▶ **Reading text**
————————

# Rotation around a vector

This topic is 4063 days old which is more than the 365 day threshold we allow for new replies. Please post a new topic.

## Recommended Posts

I'm a bit rusty on my rotations. I am given angles ox, oy, and oz that correspond to rotation around the x,y,and z axis, and that correspond to the direction a model is facing. I then need to rotate these rotations an arbitrary amount around a vector V(.707, 0, .707)(directly between the X and Z axes) that passes through the origin. What I had been doing was rotating an identity matrix around ox,oy, then oz to get the rotated x,y, and z axes. Then I rotated by 45 degrees around the Y axis to place V onto the X axis. Then I rotated by the arbitrary amount around the X axis. Then rotated by -45 degrees around the y axis to return the V to its place. Then taking this matrix, I did the math for the RxRyRz rotation by hand to get each element in terms of sin and cos thetax,thetay,and thetaz. This last step causes trouble since I get different results for x and z depending on which I solve for first. Any other way of doing this?

##### Share on other sites
If I understand your problem correctly, it seems to me the simplest way to do what you're after would be to do as follows:

First rotate/translate the model so that its up-vector becomes the direction that vector_r is pointing towards and so that its position becomes vector_r's position--here, vector_r is the vector being rotated around. In other words, align the model's axis to vector_r's axis.

Second, rotate the model by the arbitrary amount.

————————

▶ **Work instruction 1**
Rewrite the stretch of rows from the first row through the line containing "5: (517, 895)", replacing "visible" with "observable" and leaving everything else unchanged.

————————

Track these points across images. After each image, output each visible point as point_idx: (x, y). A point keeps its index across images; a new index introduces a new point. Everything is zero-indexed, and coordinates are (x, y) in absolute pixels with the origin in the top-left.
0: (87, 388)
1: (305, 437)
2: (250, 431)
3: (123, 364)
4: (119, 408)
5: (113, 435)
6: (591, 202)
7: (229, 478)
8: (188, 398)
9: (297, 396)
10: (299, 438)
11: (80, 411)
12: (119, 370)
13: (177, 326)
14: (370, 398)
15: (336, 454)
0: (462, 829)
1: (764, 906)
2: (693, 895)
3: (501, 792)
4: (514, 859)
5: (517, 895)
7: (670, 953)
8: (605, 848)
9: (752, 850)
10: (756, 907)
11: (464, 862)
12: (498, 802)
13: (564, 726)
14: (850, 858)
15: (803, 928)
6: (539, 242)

————————

▶ **Work instruction 2**
Reproduce word for word the stretch of the forum post on rotation around a vector from "##### Share on" through "to vector_r's axis.".

▶ **Worked solution 1**
Track these points across images. After each image, output each observable point as point_idx: (x, y). A point keeps its index across images; a new index introduces a new point. Everything is zero-indexed, and coordinates are (x, y) in absolute pixels with the origin in the top-left.
0: (87, 388)
1: (305, 437)
2: (250, 431)
3: (123, 364)
4: (119, 408)
5: (113, 435)
6: (591, 202)
7: (229, 478)
8: (188, 398)
9: (297, 396)
10: (299, 438)
11: (80, 411)
12: (119, 370)
13: (177, 326)
14: (370, 398)
15: (336, 454)
0: (462, 829)
1: (764, 906)
2: (693, 895)
3: (501, 792)
4: (514, 859)
5: (517, 895)

▶ **Worked solution 2**
##### Share on other sites
If I understand your problem correctly, it seems to me the simplest way to do what you're after would be to do as follows:

First rotate/translate the model so that its up-vector becomes the direction that vector_r is pointing towards and so that its position becomes vector_r's position--here, vector_r is the vector being rotated around. In other words, align the model's axis to vector_r's axis.